KENYA is only the latest in a string of sub-Saharan African nations whose ties with the United States are being strained by their rough handling of domestic dissent. Overall US aid to the sub-Saharan region will likely increase. But the 1991 foreign aid appropriations bill now wending its way through Congress sets restrictions on money for Zaire, Somalia, and Sudan, among others whose actions have raised Congressional ire.
Though these restrictions haven't yet been passed into law, they have widespread support in both the House and Senate.
``What you are seeing is a greater sensitivity to human rights issues,'' says a congressional staffer involved in the African foreign aid process.
Ironically, this sensitivity may stem from a decline in Africa's importance to the US.
The fading of the cold war and democratization of Eastern Europe have made Africa ``more marginal'' to Western interests, notes Claude Ake, an Africa specialist at the Brookings Institution.
``While many people lament this,'' says Mr. Ake, ``it brings the US and the West to act more on principle'' in their dealings with the continent.
Kenya, for example, was long considered a model of political stability in an unstable continent. But President Daniel arap Moi's crackdown on pro-democracy demonstrators has already ineradicably changed how his rule is viewed in Washington.
President Moi's Kenyan African National Union party has governed Kenya since its independence in 1963. Opposition parties have been banned since 1982. Increasing political repression, allegations of corruption, and poverty have fueled unrest in Kenya in recent years. This tinder burst into flame July 7 in Nairobi. Pro-democracy riots then spread to towns north and west of the capital, with 15 dead as of this writing.
US-Kenyan relations have turned sour, with Moi accusing the US of interfering in his affairs. The State Department has lodged an official protest over Kenya's harsh criticism of US Ambassador Smith Hempstone, and a key US congressman - Rep. Howard Wolpe (D) of Michigan, chairman of the House Africa subcommittee - says he will press Congress to freeze or cut Kenyan aid. In addition, Congress will likely consider withholding any 1990 Kenya aid that has not yet been spent.
Kenya isn't the only African nation to run afoul of Congress this year. Zaire's ``widespread human rights abuses and systematic governmental corruption,'' in the words of a congressional report, will likely lead to aid restrictions.

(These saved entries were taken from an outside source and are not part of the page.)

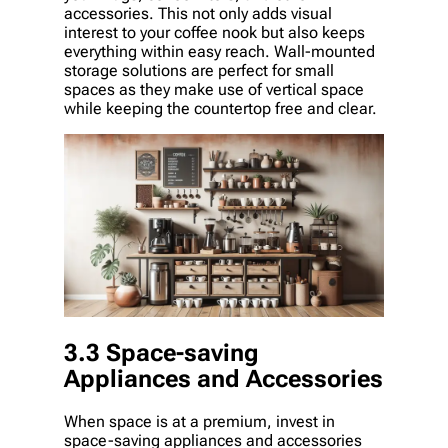
accessories. This not only adds visual
interest to your coffee nook but also keeps
everything within easy reach. Wall-mounted
storage solutions are perfect for small
spaces as they make use of vertical space
while keeping the countertop free and clear.
3.3 Space-saving
Appliances and Accessories
When space is at a premium, invest in
space-saving appliances and accessories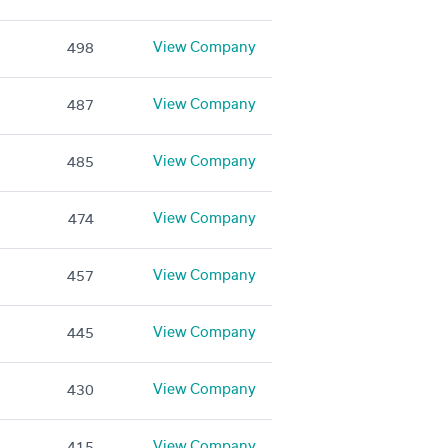
View Company
498
View Company
487
View Company
485
View Company
474
View Company
457
View Company
445
View Company
430
View Company
415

Zaire's security forces have been accused of torturing and killing political opponents. Zaire's President Mobutu Sese Seko has reportedly amassed a personal fortune of $6 billion in a country whose per-capita income is $150, and lately has waffled on promises for democratic reform.
During House debate of the foreign aid appropriations bill last month Rep. David Obey (D) of Wisconsin, chairman of the Foreign Operations Appropriations subcommittee, called Zaire ``one of the world's largest outrages.''
The House-passed 1991 foreign aid appropriations bill would bar all US military assistance to Zaire, as well as US Economic Support Fund payments and development assistance to the government.
As currently constituted, the foreign aid bill would also continue a ban on economic and military aid to the Sudan, Africa's largest country and for many years the largest sub-Saharan recipient of US funds. ``Human rights violations are now rampant in Sudan,'' complains a congressional report that accompanies the bill. ``Armed militia have slaughtered dissident tribespeople, refugees have been used as shields against rebel advances. ...''
A similar ban on money for Somalia would also continue under the foreign aid legislation, although the State Department has called for Somalian aid to resume next year. Hundreds of civilians suspected of sympathizing with the rebels in Somalia's civil war have been slaughtered by the government, according to the House report. ``Somalia's record on human rights remains one of the worst,'' it judges.
Military and economic aid for Liberia has also been suspended this year due to abuses of the regime of President Samuel Doe. If President Doe is ousted by rebels, as now seems likely, Congress and the Bush administration will probably wait to see if the rebels live up to promises of democracy before the flow of money is resumed.
These restrictions don't mean the sub-Saharan region is a loser in the foreign aid money bill, as currently constituted. Overall, the bill would allot $800 million for bilateral economic aid to sub-Saharan Africa, an increase of more than 40 percent from the Bush administration's request of $560.5 million.